— PROBLEM TO WORK ON —
From the entries that follow, pick out all lines holding "administrator".
- Opening Delimiter -
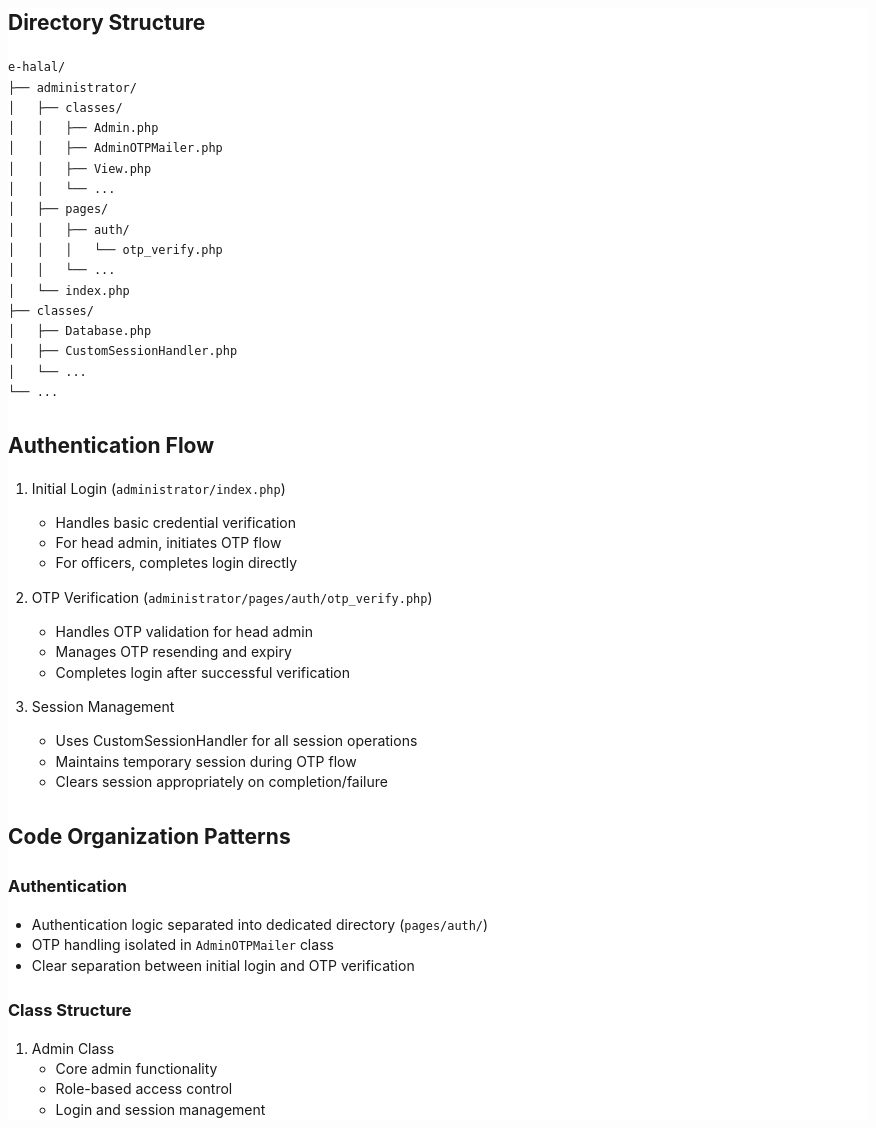 ## Directory Structure
```
e-halal/
├── administrator/
│   ├── classes/
│   │   ├── Admin.php
│   │   ├── AdminOTPMailer.php
│   │   ├── View.php
│   │   └── ...
│   ├── pages/
│   │   ├── auth/
│   │   │   └── otp_verify.php
│   │   └── ...
│   └── index.php
├── classes/
│   ├── Database.php
│   ├── CustomSessionHandler.php
│   └── ...
└── ...
```

## Authentication Flow
1. Initial Login (`administrator/index.php`)
   - Handles basic credential verification
   - For head admin, initiates OTP flow
   - For officers, completes login directly

2. OTP Verification (`administrator/pages/auth/otp_verify.php`)
   - Handles OTP validation for head admin
   - Manages OTP resending and expiry
   - Completes login after successful verification

3. Session Management
   - Uses CustomSessionHandler for all session operations
   - Maintains temporary session during OTP flow
   - Clears session appropriately on completion/failure

## Code Organization Patterns

### Authentication
- Authentication logic separated into dedicated directory (`pages/auth/`)
- OTP handling isolated in `AdminOTPMailer` class
- Clear separation between initial login and OTP verification

### Class Structure
1. Admin Class
   - Core admin functionality
   - Role-based access control
   - Login and session management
- Closing Delimiter -
— EXERCISE ANSWER —
├── administrator/
1. Initial Login (`administrator/index.php`)
2. OTP Verification (`administrator/pages/auth/otp_verify.php`)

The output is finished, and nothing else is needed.